Barack Obama has oodles and oodles of this, but nobody is quite sure what it is. You heard this much discussed throughout the 2008 campaign, especially when He was locked in a fierce battle with Hillary Clinton for the nomination. “There’s just something about Him!” Some people call it leadership because when He says something, like “grab a mop” for example, there arises within you this primal instinct to get it done. The marrow of your bones seem to just want to start mopping. Authority, confidence, blah blah blah. He never stutters or stammers…says “uh” quite a lot, but always with dignity and flair.
What’s this done for us over the course of the previous 43 administrations?
Well, it’s helped to sell us a lot of crap. Salesmen learn how to do this; if it is their trade to deal with bad product. Hey let’s face it, if your product is compatible with the interests of the buyer, your “charisma” isn’t going to help the sale a whole lot. An average-Joe can get just as much sold. You need excellent salesmen if you’re trying to move a shitty product.
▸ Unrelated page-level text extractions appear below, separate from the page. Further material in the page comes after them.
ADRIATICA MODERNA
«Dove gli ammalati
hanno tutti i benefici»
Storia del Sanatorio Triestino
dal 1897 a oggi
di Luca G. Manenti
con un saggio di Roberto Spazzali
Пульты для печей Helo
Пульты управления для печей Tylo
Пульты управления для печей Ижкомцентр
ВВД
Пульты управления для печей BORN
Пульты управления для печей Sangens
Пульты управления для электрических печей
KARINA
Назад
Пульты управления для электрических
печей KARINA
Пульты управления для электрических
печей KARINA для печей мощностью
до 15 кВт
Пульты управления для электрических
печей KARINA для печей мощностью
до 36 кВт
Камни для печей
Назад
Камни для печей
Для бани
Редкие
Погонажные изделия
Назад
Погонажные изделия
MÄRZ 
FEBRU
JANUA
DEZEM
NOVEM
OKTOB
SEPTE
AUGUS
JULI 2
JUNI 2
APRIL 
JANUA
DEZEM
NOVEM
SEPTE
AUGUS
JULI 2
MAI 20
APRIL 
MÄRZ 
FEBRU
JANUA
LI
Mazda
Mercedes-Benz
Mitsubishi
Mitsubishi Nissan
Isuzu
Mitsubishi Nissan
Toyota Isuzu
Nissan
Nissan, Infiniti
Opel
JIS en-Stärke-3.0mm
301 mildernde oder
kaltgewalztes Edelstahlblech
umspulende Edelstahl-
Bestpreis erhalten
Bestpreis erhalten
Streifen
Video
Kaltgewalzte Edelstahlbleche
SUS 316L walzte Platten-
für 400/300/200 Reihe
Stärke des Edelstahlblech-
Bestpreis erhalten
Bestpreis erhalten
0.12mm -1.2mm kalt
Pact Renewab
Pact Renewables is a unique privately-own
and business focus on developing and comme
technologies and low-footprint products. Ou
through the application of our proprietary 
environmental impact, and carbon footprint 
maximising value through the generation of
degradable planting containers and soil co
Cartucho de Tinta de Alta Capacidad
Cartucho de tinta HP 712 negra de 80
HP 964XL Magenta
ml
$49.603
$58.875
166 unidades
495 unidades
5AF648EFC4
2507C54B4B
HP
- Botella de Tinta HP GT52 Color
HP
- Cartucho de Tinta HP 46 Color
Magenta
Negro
So this “I don’t know why I want to do what he says, it’s just the way I feel!” thing is a distinguishing characteristic of flim-flam men and liars.
So when you possess charisma, plus a readiness, willingness and ability to use that charisma toward the objective of selling large numbers of people on something that will ultimately bring them harm, that is Hale-Bopp.
I understand why the democrat party wants to find the next walking specimen of it so badly. It’s because their policies suck so much. As I said before: If the product being sold is really good, you don’t need this quality. So they need it, to get all the Chris Matthews’ and the Chris Buckleys (what is it about the name “Chris”??) on board.
It is a Thing I Know #271 moment:
Someone please enlighten me on this hero worship for people who are good at selling things. An excellent salesman is useless in selling an adequate product; an adequate salesman will move it just as quick. You only need an excellent salesman to sell a crappy, substandard product, or excessive quantities of a product, that people don’t need. Fact is, if you’re in sales, you want to do a superior job, you want to realize the benefits of being better than the rest, but you also want to deal honestly with people, you’re in the wrong line of work.
And our fascination with it, seems to me symptomatic of a society that, for the most part, hasn’t had to get real work done for a very long time. A superpower, whose “citizens” get bottled water delivered to their doorsteps, and have nothing to talk about all day long unless the bottled water delivery was late.
Because deep down we all know this: A farmer, whose personal fortunes are tied to his progress in plowing the field, his progress in getting the irrigation machine to work, his progress in getting the cows milked, his progress in putting the equipment out of harm’s way when a storm front is rolling in…he really doesn’t have much use for salesmen, be they god-like in their hale-bopp or merely adequate for the job of selling quality things. To him, they’re just people who fill the air with lots of noise. The question is, does the goddamn thing do what it’s supposed to do, and flipping the switch & trying her out will settle that quickly enough. When you have real work to do and your fortunes rise & fall on getting the work done, talk becomes cheap very quickly.